#### Exercise:
Convert the listing, from its first line through the line that contains "afiliixs.com", into a numbered list that skips blank lines.
[Supplied material Boundary: Start]
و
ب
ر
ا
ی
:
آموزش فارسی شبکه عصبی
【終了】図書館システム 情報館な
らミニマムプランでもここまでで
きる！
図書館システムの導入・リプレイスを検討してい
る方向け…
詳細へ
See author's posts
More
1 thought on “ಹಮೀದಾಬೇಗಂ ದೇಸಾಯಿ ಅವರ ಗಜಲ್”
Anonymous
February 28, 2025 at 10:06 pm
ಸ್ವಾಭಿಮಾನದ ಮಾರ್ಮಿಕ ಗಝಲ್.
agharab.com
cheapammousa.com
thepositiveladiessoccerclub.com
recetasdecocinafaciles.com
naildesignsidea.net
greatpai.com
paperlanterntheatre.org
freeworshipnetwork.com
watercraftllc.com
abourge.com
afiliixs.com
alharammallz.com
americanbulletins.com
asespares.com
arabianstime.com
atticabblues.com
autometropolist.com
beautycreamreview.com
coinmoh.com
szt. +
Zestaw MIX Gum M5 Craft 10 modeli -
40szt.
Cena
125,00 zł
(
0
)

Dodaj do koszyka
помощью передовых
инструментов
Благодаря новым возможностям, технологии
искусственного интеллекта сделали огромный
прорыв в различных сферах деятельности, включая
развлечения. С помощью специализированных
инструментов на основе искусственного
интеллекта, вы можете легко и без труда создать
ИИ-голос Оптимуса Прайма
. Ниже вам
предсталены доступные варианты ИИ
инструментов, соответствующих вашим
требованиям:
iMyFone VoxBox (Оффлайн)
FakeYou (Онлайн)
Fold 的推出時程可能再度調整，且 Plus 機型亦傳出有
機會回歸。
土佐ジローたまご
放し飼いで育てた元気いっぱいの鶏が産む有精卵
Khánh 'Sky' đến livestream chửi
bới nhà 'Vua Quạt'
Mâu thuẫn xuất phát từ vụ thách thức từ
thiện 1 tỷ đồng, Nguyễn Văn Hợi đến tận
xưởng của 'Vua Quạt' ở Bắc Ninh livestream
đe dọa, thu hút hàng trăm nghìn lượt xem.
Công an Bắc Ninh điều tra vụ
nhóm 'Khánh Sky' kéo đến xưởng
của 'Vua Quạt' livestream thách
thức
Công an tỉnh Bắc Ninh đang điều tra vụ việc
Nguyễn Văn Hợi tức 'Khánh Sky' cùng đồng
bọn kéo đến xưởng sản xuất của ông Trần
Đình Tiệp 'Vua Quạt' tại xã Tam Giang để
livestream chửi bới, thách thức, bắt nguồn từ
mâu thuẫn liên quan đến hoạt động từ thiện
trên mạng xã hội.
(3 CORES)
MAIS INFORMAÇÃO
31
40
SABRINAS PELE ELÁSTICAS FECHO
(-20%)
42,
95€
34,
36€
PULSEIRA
[Supplied material Boundary: End]
#### Answer to this task:
1. و
2. ب
3. ر
4. ا
5. ی
6. :
7. آموزش فارسی شبکه عصبی
8. 【終了】図書館システム 情報館な
9. らミニマムプランでもここまでで
10. きる！
11. 図書館システムの導入・リプレイスを検討してい
12. る方向け…
13. 詳細へ
14. See author's posts
15. More
16. 1 thought on “ಹಮೀದಾಬೇಗಂ ದೇಸಾಯಿ ಅವರ ಗಜಲ್”
17. Anonymous
18. February 28, 2025 at 10:06 pm
19. ಸ್ವಾಭಿಮಾನದ ಮಾರ್ಮಿಕ ಗಝಲ್.
20. agharab.com
21. cheapammousa.com
22. thepositiveladiessoccerclub.com
23. recetasdecocinafaciles.com
24. naildesignsidea.net
25. greatpai.com
26. paperlanterntheatre.org
27. freeworshipnetwork.com
28. watercraftllc.com
29. abourge.com
30. afiliixs.com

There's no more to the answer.